Charles Lutwidge Dodgson (27 January 1832 – 14 January 1898), better known by his pen name Lewis Carroll, was an English writer of world-famous children's fiction, notably Alice's Adventures in Wonderland and its sequel Through the Looking-Glass.
He was noted for his facility at word play, logic, and fantasy. The poems Jabberwocky and The Hunting of the Snark are classified in the genre of literary nonsense. He was also a mathematician, photographer, and Anglican deacon.
Carroll came from a family of high-church Anglicans, and developed a long relationship with Christ Church, Oxford, where he lived for most of his life as a scholar and teacher. Alice Liddell, daughter of the Dean of Christ Church, Henry Liddell, is widely identified as the original for Alice in Wonderland, though Carroll always denied this.

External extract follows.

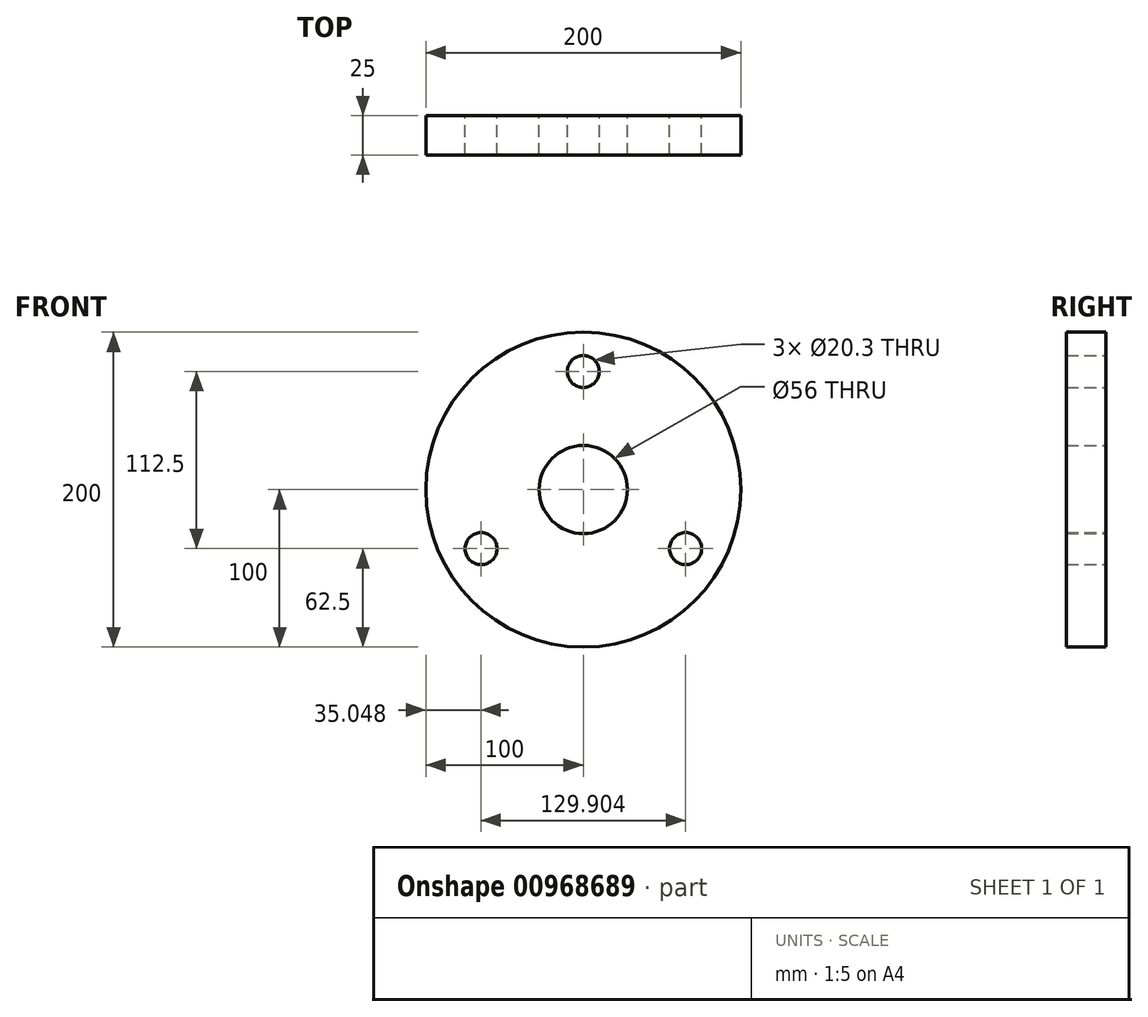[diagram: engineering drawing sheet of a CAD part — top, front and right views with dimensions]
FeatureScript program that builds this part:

"Well! I've often seen a cat without a grin" thought Alice "but a grin without a cat! It's the most curious thing i ever saw in my life! ".
"Would you tell me, please, which way I ought to go from here?'
'That depends a good deal on where you want to get to,' said the Cat.
'I don't much care where -' said Alice.
'Then it doesn't matter which way you go,' said the Cat.
' — so long as I get SOMEWHERE,' Alice added as an explanation.
'Oh, you're sure to do that,' said the Cat, 'if you only walk long enough.”
The White Rabbit put on his spectacles. "Where shall I begin, please your Majesty? " he asked.
"Begin at the beginning, " the King said gravely, "and go on till you come to the end: then stop."